_Source extract_:
^^^^^^^^

The Universe in a Single Atom by the Dalai Lama 2005

Who can critique the Dalai Lama? He is a smart, wise, man with a curiosity about pure science, and a pragmatic streak about technological applications. Should they benefit mankind, alleviate suffering, they are good. The Dalai Lama seems to have wanted to write this book thanks to a life-long fascination with science coupled with insights of his years of Buddhist training. He tells us as a boy growing up he had no training in western science whatsoever, but he was fascinated with a few (first-half 20th century) examples of western technology belonging to his predecessor. As a young man, once vested in his office, he availed himself of a new-found access to many of the world’s greatest minds, philosophers, scientists, artists, and so on. He has gone on talking and learning from great minds ever since.

^^^^^^^^

_Dataset content_:

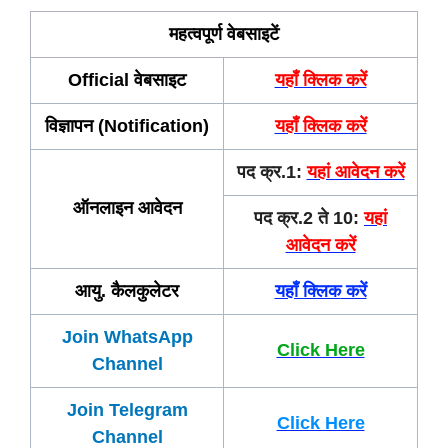
महत्वपूर्ण वेबसाइटें
Official वेबसाइट
यहाँ क्लिक करें
विज्ञापन (Notification)
यहाँ क्लिक करें
पद क्र.1:
यहां आवेदन करें
ऑनलाइन आवेदन
पद क्र.2 ते 10:
यहां
आवेदन करें
आयु. कैलकुलेटर
यहाँ क्लिक
करें
Join WhatsApp
Click Here
Channel
Join Telegram
Click Here
Channel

^^^^^^^^

_Questions to answer_:
a. Condense the paragraph beginning "Who can critique the Dalai Lama?" from the review of The Universe in a Single Atom into a short bulleted list that keeps its main facts.
b. Continue the review of The Universe in a Single Atom from the point where it stops.
The items are drawn from a different source than the review above them.

_Responses in order_:
a.
- The Dalai Lama is a smart, wise man, curious about pure science and pragmatic about technology: applications that benefit mankind and alleviate suffering are good.
- He seems to have written the book out of a life-long fascination with science combined with insights from his years of Buddhist training.
- As a boy he had no training in western science, but he was fascinated by a few early 20th-century pieces of western technology that had belonged to his predecessor.
- Once vested in his office as a young man, he gained access to many of the world's greatest minds, including philosophers, scientists, and artists.
- He has kept talking with and learning from great minds ever since.

b.
After this introduction, the book looks at the physical (cosmology, quantum mechanics, relativity) and then life sciences. I was hoping he would not get into a “Buddhism discovered it first” argument, and mostly he does not. He comes close on the subject of quantum mechanics but I think mostly because at the time, the people from whom he learned it still took seriously the idea that individual human minds (for example that of a researcher) could be responsible for wave-function collapse. If this were true (the idea has long been put to rest as concerns individual minds) the tie-in with the Buddhist mind-first world-view and deep exploration of that first-person (consciousness) world would indeed be strong.

Even within quantum mechanics his eminence is sensitive to the great gulf between the western scientific paradigm and the focus of Buddhism. He well illustrates these differences while pointing out to scientists that much of what they take to be the “structure of reality” is a metaphysical assumption. It does not follow necessarily from scientific methodology which so well illuminates structure as concerns the physical world.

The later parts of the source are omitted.